Mientras Europa adopta hábitos mediterráneos como la siesta, España se enfrenta a un escenario distinto: su propia geografía y cultura deben reajustarse ante la crisis climática. Los datos del Estado del Clima de España 2025 revelan que la temperatura media subió 1,75 °C desde 1961. En 2025, se registraron 25 días cálidos récord, sin un solo día frío, mientras el verano se alarga 9 días por década.
La necesidad de refrigeración se multiplicó por 2,6 entre 1982 y 2022, lo que impulsó el Real Decreto-ley 4/2023, que vincula la jornada laboral al termómetro. Esto refleja una realidad incómoda: costumbres como la siesta, una vez símbolo de relajación, ahora se ven afectadas. Solo el 16 % de los españoles la toma diariamente, mientras el 60 % nunca la echa, debido a temperaturas que hacen inviable el descanso en horario.

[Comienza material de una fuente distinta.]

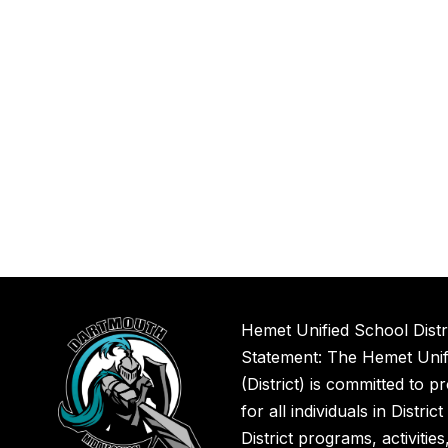
Hemet Unified School Distr
Statement: The Hemet Unifi
(District) is committed to p
for all individuals in Distric
District programs, activitie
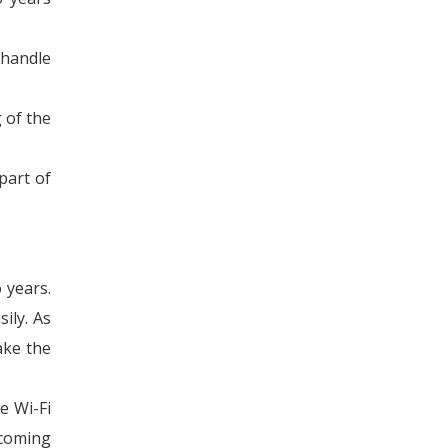
 handle
 of the
part of
 years.
ily. As
ake the
e Wi-Fi
 coming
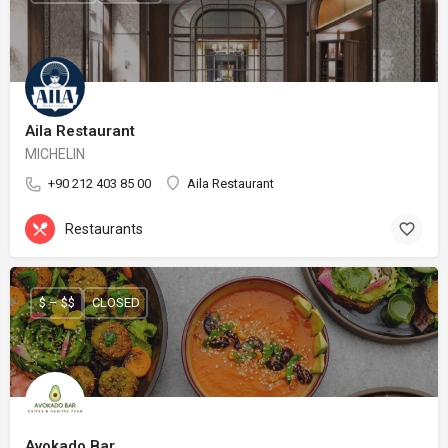
Aila Restaurant
MICHELIN
+90 212 403 85 00
Aila Restaurant
Restaurants
$ – $$
CLOSED
Avokado Bar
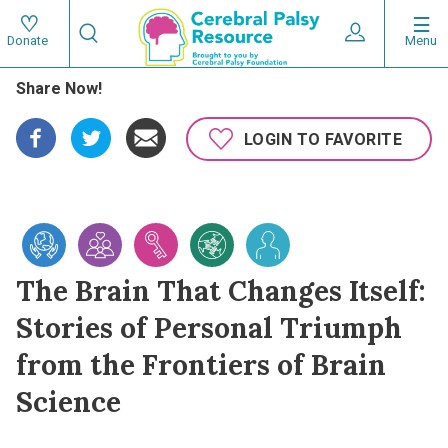
Skip
Search
to
Expand User 
Menu
Donate
Search
Utility
main
Share Now!
content
navigat
Main
LOGIN TO FAVORITE
navigation
The Brain That Changes Itself:
Stories of Personal Triumph
from the Frontiers of Brain
Science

El debate sobre «saharización» no es solo simbólico. Implica una transformación cultural y técnica para enfrentar un clima cada vez más extremo. La adaptación requiere no solo cambios en el modo de vida, sino también en políticas públicas y tecnologías que permitan soportar las nuevas condiciones.
La «saharización» de España no es un simple giro cultural, sino una necesidad para sobrevivir al cambio climático. La combinación de políticas, innovación y ajustes en hábitos definirá cómo el país enfrenta el calor que ya no es episodio, sino nueva normalidad.